Payload

The input of the ingester is a payload. It contains an AOI, a date interval, parameters defining the raw products, parameters defining the processing and parameters defining the products to be ingested in the Geocube.

The payload is a GeoJSON (all fields are mandatory unless otherwise stated):

  • AOI according to GeoJSON standards (type, geometry, coordinates...)
  • name: Unique name used to identify the Area in the workflow.

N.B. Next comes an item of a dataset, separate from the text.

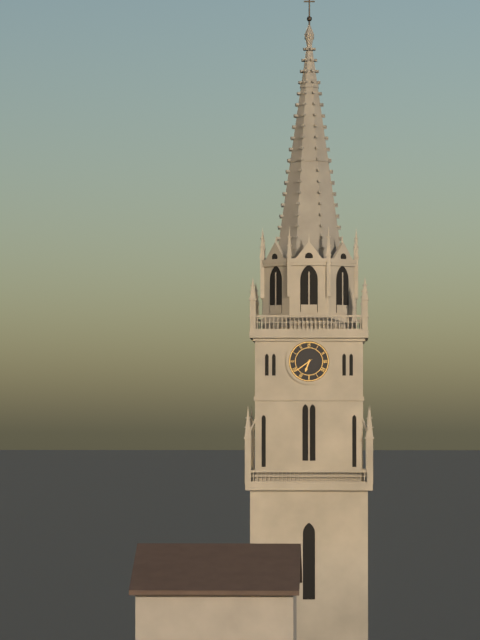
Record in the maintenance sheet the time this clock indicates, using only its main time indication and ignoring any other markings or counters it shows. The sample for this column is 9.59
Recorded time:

After a first ingestion, new scenes can be added to the same area, benefiting from automatic scenes reference picking (useful for S1-bursts).
  • start_time, end_time: date interval
  • scene_type: describing the type of the products to be downloaded
    • constellation: Name of the Satellite Constellation (currently supported : sentinel1, sentinel2)
    • parameters: (optional) specific parameters to filter the results (see Catalogue API guide)
  • scene_graph_name: name of the graph that will be used just after downloading the scene (or "CopyProductToStorage") (see Processing Graphs)
  • tile_graph_name: name of the graph that will be used to process each tiles (or "Pass") (see Processing Graphs)
  • graph_config: (optional): specific configuration of the graphs
  • layers: mapping between layers to be indexed in the Geocube and the corresponding variable.instance from the Geocube (see Geocube Documentation).
    • layername: {"variable":"variable_name", "instance":"instance_name"}
  • record_tags (optional): user-defined tags for identifying/creating the record in the Geocube.

Inputs

In ingestion payload, geometry, start_time, end_time and scene_type are mandatory in order to list available scenes covering by AOI and between range of time.

Sentinel1

We need to use scene_graph_name in order to extract every bursts from Scenes. This step is processed in downloader as pre-processing (1 job per Scenes).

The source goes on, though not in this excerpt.